Belgien holt Kinder von IS-Kämpfern zurück

Bundesaußenminister Didier Reynders (MR) bestätigte am Mittwochabend Meldungen kurdischer Medien, dass unser Land Kinder von belgischen IS-Kämpfern aus Flüchtlingslagern ins Land bringen will. Belgische Diplomaten trafen sich zu entsprechenden Verhandlungen mit Vertretern der kurdischen Verwaltung im Norden von Syrien. Sechs Kinder und Jugendliche sind nach medizinischen Untersuchungen auf dem Weg nach Belgien.

Die kurdische Nachrichtenagentur NPA hatte am Dienstag gemeldet, dass sich Belgien und die kurdische Verwaltung in Nord-Syrien auf einen Deal geeinigt haben, mit dem Kinder von IS-Kämpfern aus Flüchtlingslagern in die frühere Heimat ihrer Väter gebracht werden sollen.

Am frühen Mittwochabend bestätigte Belgiens scheidender Außenminister Didier Reynders ein entsprechendes Abkommen, dass Diplomaten aus unserem Land mit Vertretern der kurdischen Verwaltung im Norden von Syrien geschlossen haben.
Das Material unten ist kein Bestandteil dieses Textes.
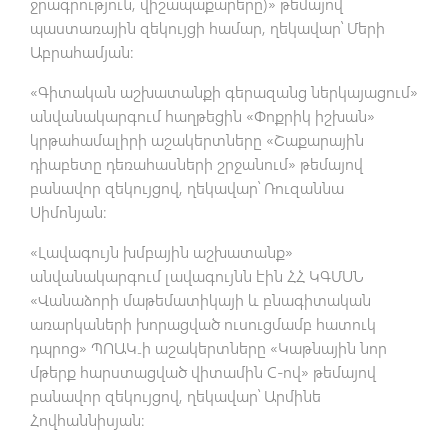
ջրագրություն, վիշապաքարերը)» թեմայով
պաստառային զեկույցի համար, ղեկավար՝ Մերի
Աբրահամյան:
«Գիտական աշխատանքի գերազանց ներկայացում»
անվանակարգում հաղթեցին «Փոքրիկ իշխան»
կրթահամալիրի աշակերտները «Շաքարային
դիաբետը դեռահասների շրջանում» թեմայով
բանավոր զեկույցով, ղեկավար՝ Ռուզաննա
Սիմոնյան։
«Լավագույն խմբային աշխատանք»
անվանակարգում լավագույնն էին ՀՀ ԿԳՄՍՆ
«Վանաձորի մաթեմատիկայի և բնագիտական
առարկաների խորացված ուսուցմամբ հատուկ
դպրոց» ՊՈԱԿ֊ի աշակերտները «Կաթնային նոր
մթերք հարստացված վիտամին C-ով» թեմայով
բանավոր զեկույցով, ղեկավար՝ Արմինե
Հովհաննիսյան։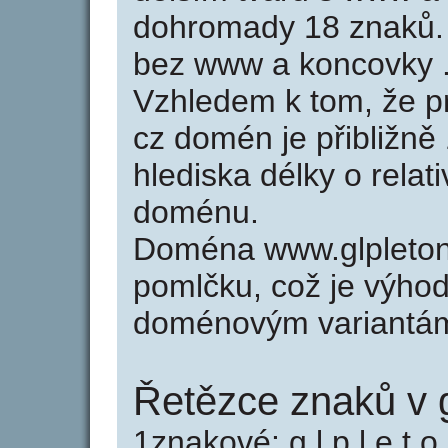
dohromady 18 znaků.
bez www a koncovky .
Vzhledem k tom, že p
cz domén je přibližně
hlediska délky o relat
doménu.
Doména www.glpleton
pomlčku, což je výho
doménovým variantá
Řetězce znaků v g
1znakové: g l p l e t o 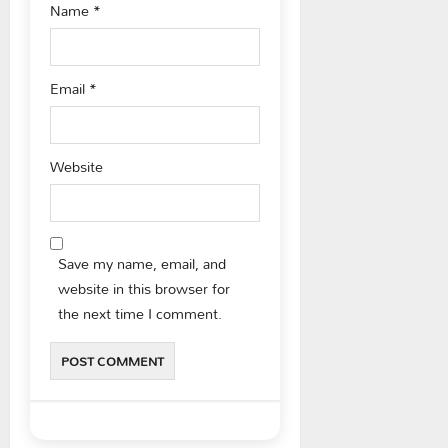
Name
*
Email
*
Website
Save my name, email, and
website in this browser for
the next time I comment.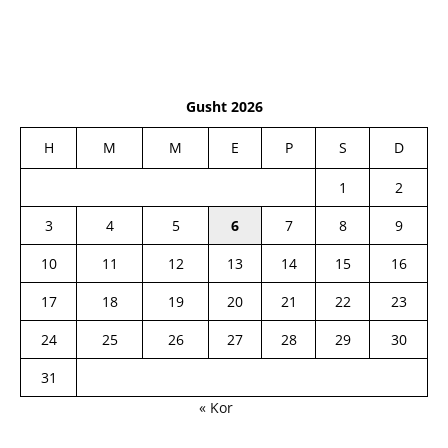
Gusht 2026
H
M
M
E
P
S
D
1
2
3
4
5
6
7
8
9
10
11
12
13
14
15
16
17
18
19
20
21
22
23
24
25
26
27
28
29
30
31
« Kor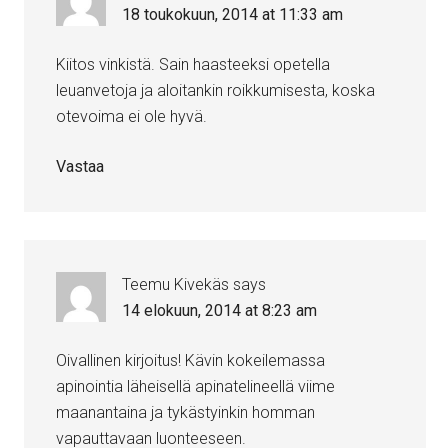
18 toukokuun, 2014 at 11:33 am
Kiitos vinkistä. Sain haasteeksi opetella
leuanvetoja ja aloitankin roikkumisesta, koska
otevoima ei ole hyvä.
Vastaa
Teemu Kivekäs
says
14 elokuun, 2014 at 8:23 am
Oivallinen kirjoitus! Kävin kokeilemassa
apinointia läheisellä apinatelineellä viime
maanantaina ja tykästyinkin homman
vapauttavaan luonteeseen.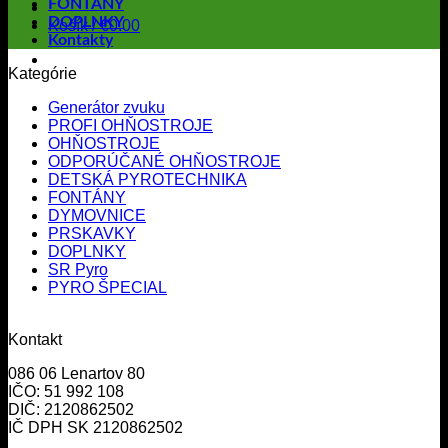
FONTÁNY
DOPLNKY
Košík /
€
0.00
Kontakty
Kategórie
Generátor zvuku
PROFI OHŇOSTROJE
OHŇOSTROJE
ODPORÚČANÉ OHŇOSTROJE
DETSKÁ PYROTECHNIKA
FONTÁNY
DYMOVNICE
PRSKAVKY
DOPLNKY
SR Pyro
PYRO ŠPECIAL
Kontakt
086 06 Lenartov 80
IČO: 51 992 108
DIČ: 2120862502
IČ DPH SK 2120862502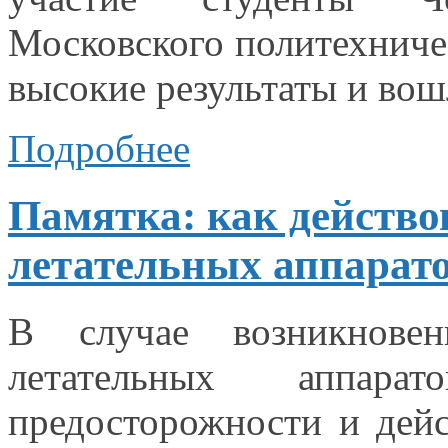
Московского политехничес
высокие результаты
и вош
Подробнее
Памятка: как действо
летательных аппарат
В случае возникнов
летательных аппар
предосторожности
и дейс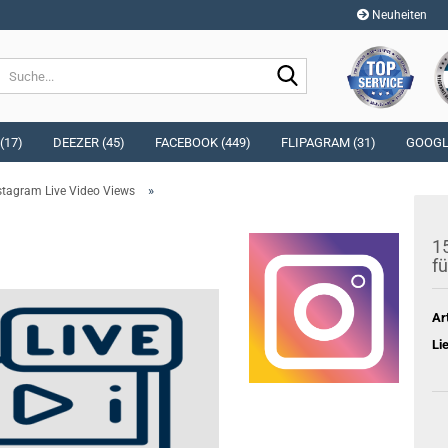
Neuheiten
Sprache auswählen
Suche...
E-Mai
Währung auswählen
(17)
DEEZER (45)
FACEBOOK (449)
FLIPAGRAM (31)
GOOGLE
Pass
»
stagram Live Video Views
Lieferland
15
fü
Konto e
Ar
Passwo
Li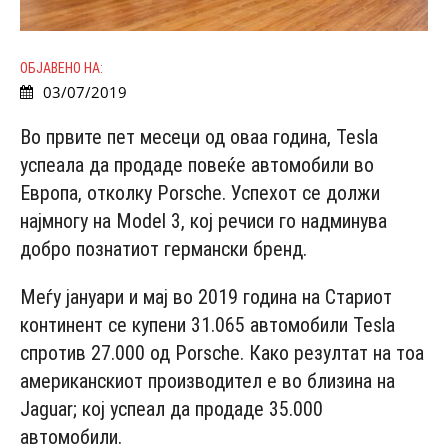
ОБЈАВЕНО НА:
03/07/2019
Во првите пет месеци од оваа година, Tesla
успеала да продаде повеќе автомобили во
Европа, отколку Porsche. Успехот се должи
најмногу на Model 3, кој речиси го надминува
добро познатиот германски бренд.
Меѓу јануари и мај во 2019 година на Стариот
континент се купени 31.065 автомобили Tesla
спротив 27.000 од Porsche. Како резултат на тоа
американскиот производител е во близина на
Jaguar; кој успеал да продаде 35.000
автомобили.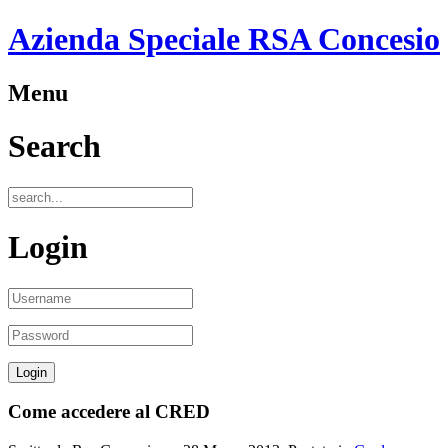
Azienda Speciale RSA Concesio
Menu
Search
Login
Come accedere al CRED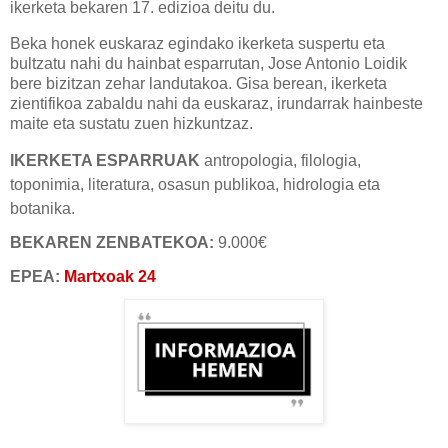
ikerketa bekaren 17. edizioa deitu du
.
Beka honek euskaraz egindako ikerketa suspertu eta
bultzatu nahi du hainbat esparrutan, Jose Antonio Loidik
bere bizitzan zehar landutakoa. Gisa berean, ikerketa
zientifikoa zabaldu nahi da euskaraz, irundarrak hainbeste
maite eta sustatu zuen hizkuntzaz.
IKERKETA ESPARRUAK
antropologia, filologia,
toponimia, literatura, osasun publikoa, hidrologia eta
botanika.
BEKAREN ZENBATEKOA:
9.000€
EPEA:
Martxoak 24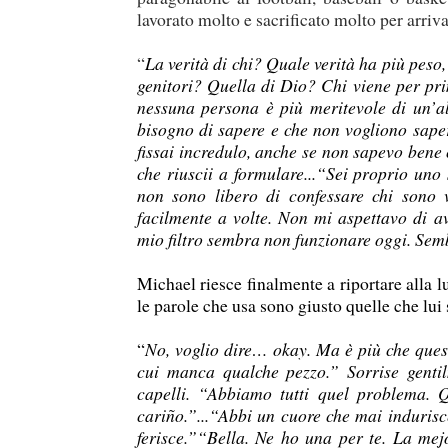
lavorato molto e sacrificato molto per arriva
“
La verità di chi? Quale verità ha più pes
genitori? Quella di Dio? Chi viene per pr
nessuna persona è più meritevole di un’a
bisogno di sapere e che non vogliono saper
fissai incredulo, anche se non sapevo bene 
che riuscii a formulare...“Sei proprio uno
non sono libero di confessare chi sono 
facilmente a volte. Non mi aspettavo di av
mio filtro sembra non funzionare oggi. Sembr
Michael riesce finalmente a riportare alla l
le parole che usa sono giusto quelle che lui s
“
No, voglio dire… okay. Ma è più che quest
cui manca qualche pezzo.” Sorrise genti
capelli. “Abbiamo tutti quel problema. 
cariño.”...“Abbi un cuore che mai indurisc
ferisce.”“Bella. Ne ho una per te. La mej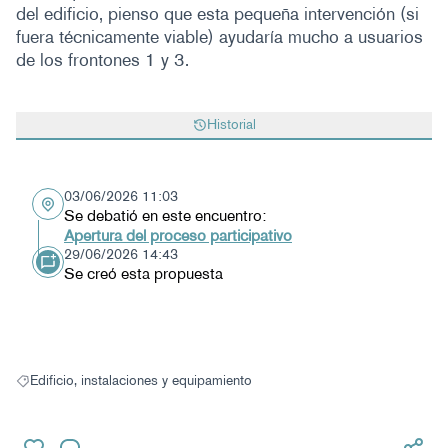
del edificio, pienso que esta pequeña intervención (si
fuera técnicamente viable) ayudaría mucho a usuarios
de los frontones 1 y 3.
Historial
03/06/2026 11:03
Se debatió en este encuentro:
Apertura del proceso participativo
29/06/2026 14:43
Se creó esta propuesta
Edificio, instalaciones y equipamiento
Resultados al filtrar por: Edificio, instalaciones y equipamiento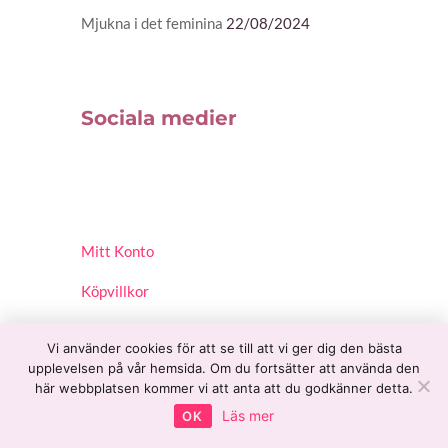
Mjukna i det feminina
22/08/2024
Sociala medier
Mitt Konto
Köpvillkor
Vi använder cookies för att se till att vi ger dig den bästa
upplevelsen på vår hemsida. Om du fortsätter att använda den
här webbplatsen kommer vi att anta att du godkänner detta.
Läs mer
OK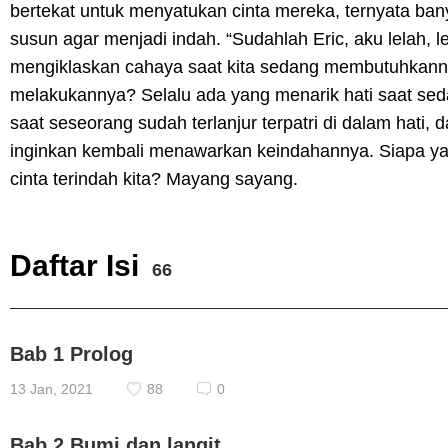
bertekat untuk menyatukan cinta mereka, ternyata b
susun agar menjadi indah. “Sudahlah Eric, aku lelah, 
mengiklaskan cahaya saat kita sedang membutuhkann
melakukannya? Selalu ada yang menarik hati saat sedang
saat seseorang sudah terlanjur terpatri di dalam hati, d
inginkan kembali menawarkan keindahannya. Siapa yang 
cinta terindah kita? Mayang sayang.
Daftar Isi
66
Bab 1 Prolog
13 Jan, 2021
88
0
Bab 2 Bumi dan langit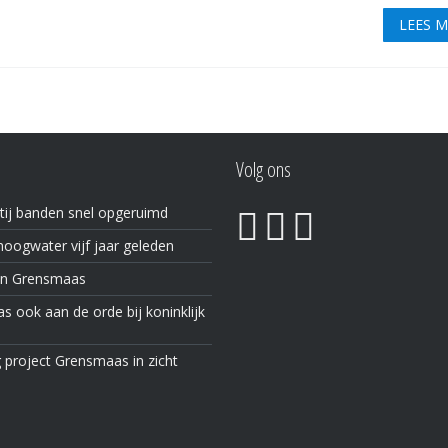
LEES 
Volg ons
tij banden snel opgeruimd
oogwater vijf jaar geleden
in Grensmaas
 ook aan de orde bij koninklijk
 project Grensmaas in zicht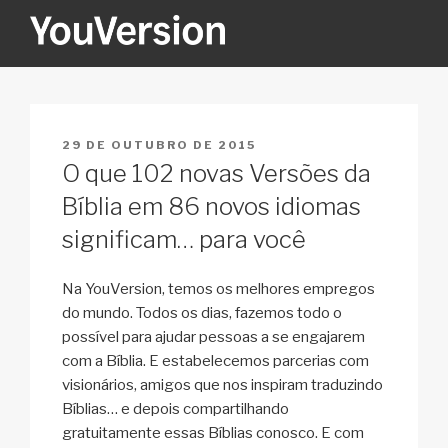
Pular
para
o
YOUVERSION
Seeking God every day.
conteúdo
PUBLICADO
29 DE OUTUBRO DE 2015
EM
O que 102 novas Versões da
Bíblia em 86 novos idiomas
significam… para você
Na YouVersion, temos os melhores empregos
do mundo. Todos os dias, fazemos todo o
possível para ajudar pessoas a se engajarem
com a Bíblia. E estabelecemos parcerias com
visionários, amigos que nos inspiram traduzindo
Bíblias… e depois compartilhando
gratuitamente essas Bíblias conosco. E com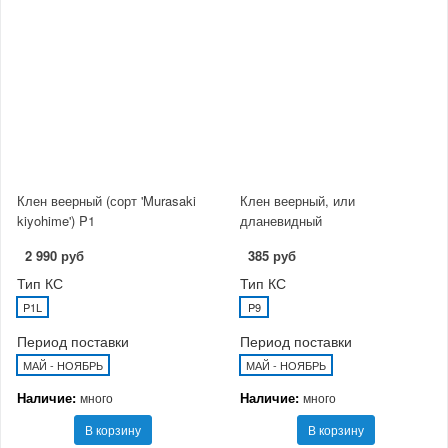
Клен веерный (сорт 'Murasaki
Клен веерный, или
kiyohime') P1
дланевидный
2 990 руб
385 руб
Тип КС
Тип КС
P1L
P9
Период поставки
Период поставки
МАЙ - НОЯБРЬ
МАЙ - НОЯБРЬ
Наличие:
Наличие:
много
много
В корзину
В корзину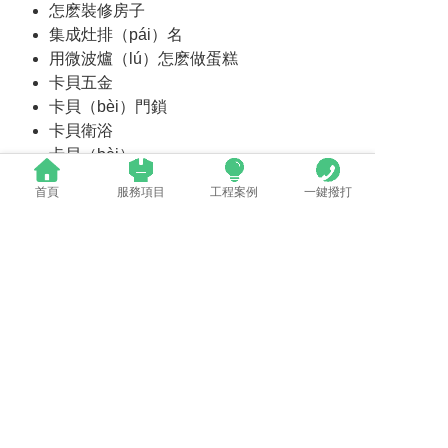
怎麽裝修房子
集成灶排（pái）名
用微波爐（lú）怎麽做蛋糕
卡貝五金
卡貝（bèi）門鎖
卡貝衛浴
卡貝（bèi）
尚高衛浴
首頁
服務項目
工程案例
一鍵撥打
法恩莎瓷磚
摩恩電氣
摩恩花灑
摩恩水龍頭
上一篇：商用大屏場景化應用趨勢：8K、Mini LED、激光
下一篇：美推能一次性打印（yìn）完（wán）整（zhěng）物體3D打印機
相關新聞（wén）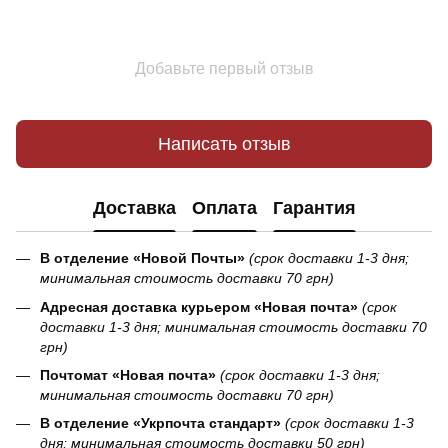
Добавьте первый отзыв
Написать отзыв
Доставка
Оплата
Гарантия
В отделение «Новой Почты»
(срок доставки 1-3 дня;
минимальная стоимость доставки 70 грн)
Адресная доставка курьером «Новая почта»
(срок
доставки 1-3 дня; минимальная стоимость доставки 70
грн)
Почтомат «Новая почта»
(срок доставки 1-3 дня;
минимальная стоимость доставки 70 грн)
В отделение «Укрпочта стандарт»
(срок доставки 1-3
дня; минимальная стоимость доставки 50 грн)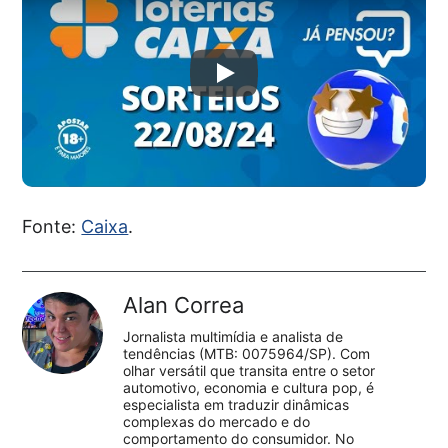
Fonte:
Caixa
.
Alan Correa
Jornalista multimídia e analista de
tendências (MTB: 0075964/SP). Com
olhar versátil que transita entre o setor
automotivo, economia e cultura pop, é
especialista em traduzir dinâmicas
complexas do mercado e do
comportamento do consumidor. No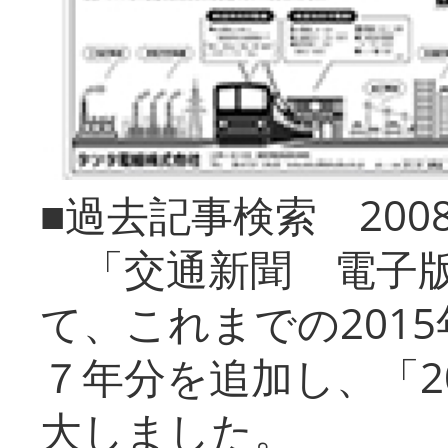
■過去記事検索 20
「交通新聞 電子版
て、これまでの201
７年分を追加し、「2
大しました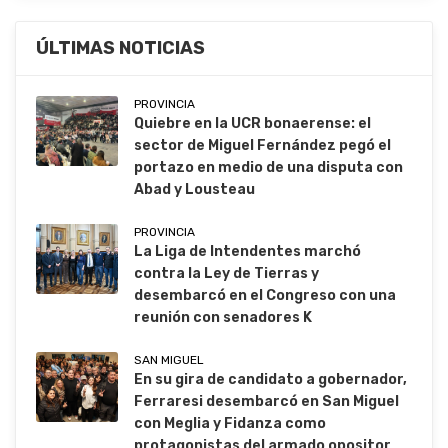
ÚLTIMAS NOTICIAS
PROVINCIA
Quiebre en la UCR bonaerense: el
sector de Miguel Fernández pegó el
portazo en medio de una disputa con
Abad y Lousteau
PROVINCIA
La Liga de Intendentes marchó
contra la Ley de Tierras y
desembarcó en el Congreso con una
reunión con senadores K
SAN MIGUEL
En su gira de candidato a gobernador,
Ferraresi desembarcó en San Miguel
con Meglia y Fidanza como
protagonistas del armado opositor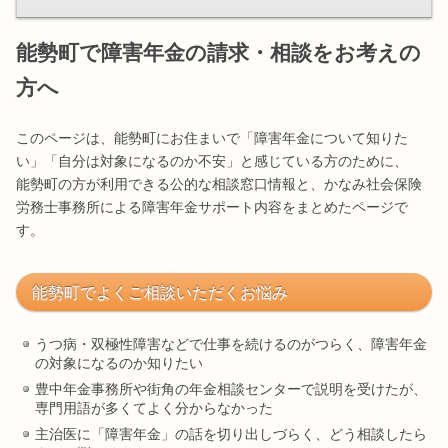
能勢町で障害年金の請求・相談をお考えの
方へ
このページは、能勢町にお住まいで「障害年金について知りた
い」「自分は対象になるのか不安」と感じている方のために、
能勢町の方が利用できる公的な相談窓口情報と、かなみ社会保険
労務士事務所による障害年金サポート内容をまとめたページで
す。
能勢町でよくご相談いただくお悩み
うつ病・双極性障害などで仕事を続けるのがつらく、障害年金
の対象になるのか知りたい
豊中年金事務所や街角の年金相談センターで説明を受けたが、
専門用語が多くてよく分からなかった
主治医に「障害年金」の話を切り出しづらく、どう相談したら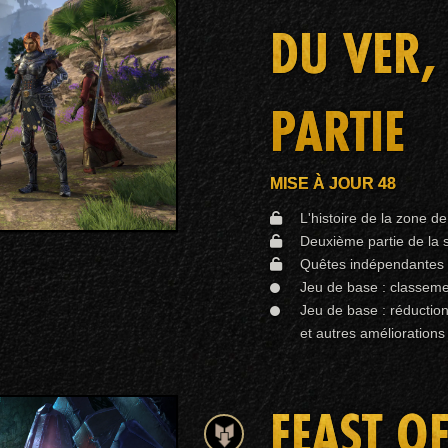
DU VER,
PARTIE
MISE À JOUR 48
L'histoire de la zone de
Deuxième partie de la 
Quêtes indépendantes e
Jeu de base : classeme
Jeu de base : réduction
et autres améliorations
FEAST O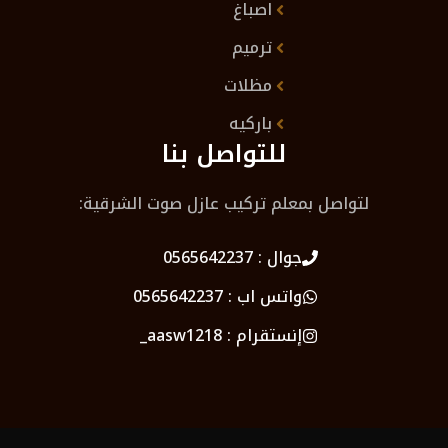
اصباغ
ترميم
مظلات
باركيه
للتواصل بنا
لتواصل بمعلم تركيب عازل صوت الشرقية:
جوال :
0565642237
واتس اب :
0565642237
إنستقرام :
aasw1218_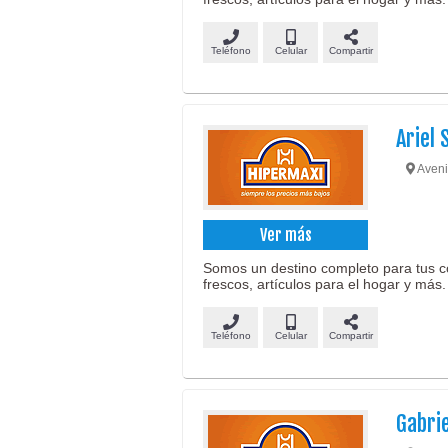
Teléfono
Celular
Compartir
Ariel 
Aveni
Ver más
Somos un destino completo para tus c
frescos, artículos para el hogar y más.
Teléfono
Celular
Compartir
Gabri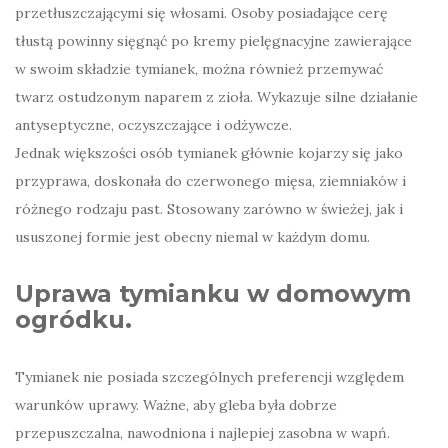
przetłuszczającymi się włosami. Osoby posiadające cerę
tłustą powinny sięgnąć po kremy pielęgnacyjne zawierające
w swoim składzie tymianek, można również przemywać
twarz ostudzonym naparem z zioła. Wykazuje silne działanie
antyseptyczne, oczyszczające i odżywcze.
Jednak większości osób tymianek głównie kojarzy się jako
przyprawa, doskonała do czerwonego mięsa, ziemniaków i
różnego rodzaju past. Stosowany zarówno w świeżej, jak i
ususzonej formie jest obecny niemal w każdym domu.
Uprawa tymianku w domowym
ogródku.
Tymianek nie posiada szczególnych preferencji względem
warunków uprawy. Ważne, aby gleba była dobrze
przepuszczalna, nawodniona i najlepiej zasobna w wapń.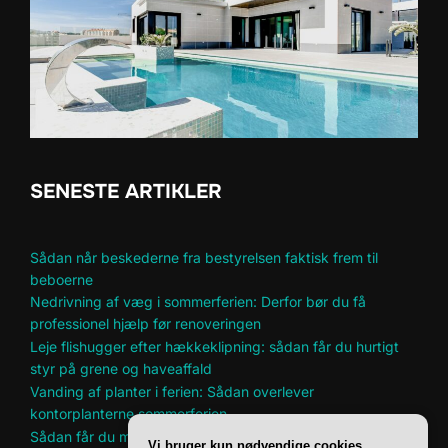
SENESTE ARTIKLER
Sådan når beskederne fra bestyrelsen faktisk frem til
beboerne
Nedrivning af væg i sommerferien: Derfor bør du få
professionel hjælp før renoveringen
Leje flishugger efter hækkeklipning: sådan får du hurtigt
styr på grene og haveaffald
Vanding af planter i ferien: Sådan overlever
kontorplanterne sommerferien
Sådan får du mere plads til hobbyer i et lille hjem
Vi bruger kun nødvendige cookies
Die belgischen Diplomaten bringen schon jetzt eine erste Gruppe von Waisenkindern bei ihrer Abreise mit nach Belgien zurück.

Außenminister Reynders sagte dazu, dass weitere Kinder in den kommenden Tagen oder Wochen aus dem kurdischen Norden von Syrien in den Irak gebracht werden, von wo aus sie mit Flugzeugen der belgischen Luftwaffe nach Belgien ausgeflogen werden sollen. Zunächst soll es sich dabei um 6 Kinder handeln. Unklar bleibt aber, ob sich diese Kinder tatsächlich ohne Eltern in nordsyrischen Flüchtlingslagern aufhalten. 

Das sind sechs Waisenkinder. Sie sind für die unverzeihlichen Fehler ihrer Eltern nicht verantwortlich. Falls aber die juristische Konsequenz ist, dass bei solchen Repatriierungen Mütter und Väter zurückkommen, mache ich nicht mehr mit.“

Entwicklungshilfeminister Alexander De Croo (Open VLD)

Zwei weitere Kinder wurden bereits von den Niederlanden repatriiert, denn sie sind die Kinder eines aus der belgischen Provinz Limburg stammenden gefallenen IS-Kämpfers und dessen niederländischer Frau. Auch weitere Kinder sind bekannt. Dies sind die Kinder eines Brüsseler IS-Kämpfers und dessen aus Laos stammender Frau, wie einige belgische Medien dazu meldeten. Beide Elternteile kamen bei Kämpfen oder Bombardements in Syrien ums Leben.

Mit einigen Kindern haben die belgischen Behörden laut den flämischen Tageszeitungen De Morgen und Het Laatste Nieuws allerdings ein Problem, denn sie sind 10, 14 und 18 Jahre alt. Die entsprechende Regelung zur Repatriierung durch die belgische Bundesregierung sieht vor, dass lediglich Kinder unter 10 Jahren in Anmerkung für eine Rückführung kommen sollen. Die 18-Jährige ist eine junge schwer traumatisierte Frau, die mit 13 Jahren von ihrel radikal-islamistischen Vater entführt wurde, um in Syrien einen IS-Dschihadisten zu heiraten. Doch alle sechs Kinder werden nach Belgien gebracht. 

Belgiens scheidender Entwicklungshilfeminister Alexander De Croo (Open VLD) sagte dazu am Donnerstagmorgen gegenüber VRT NWS: „Das sind sechs Waisenkinder. Sie sind für die unverzeihlichen Fehler ihrer Eltern nicht verantwortlich. Falls aber die juristische Konsequenz ist, dass bei solchen Repatriierungen Mütter und Väter zurückkommen, mache ich nicht mehr mit.“ Insgesamt soll es sich bei den Rückführungen um bis zu 20 Kinder handeln.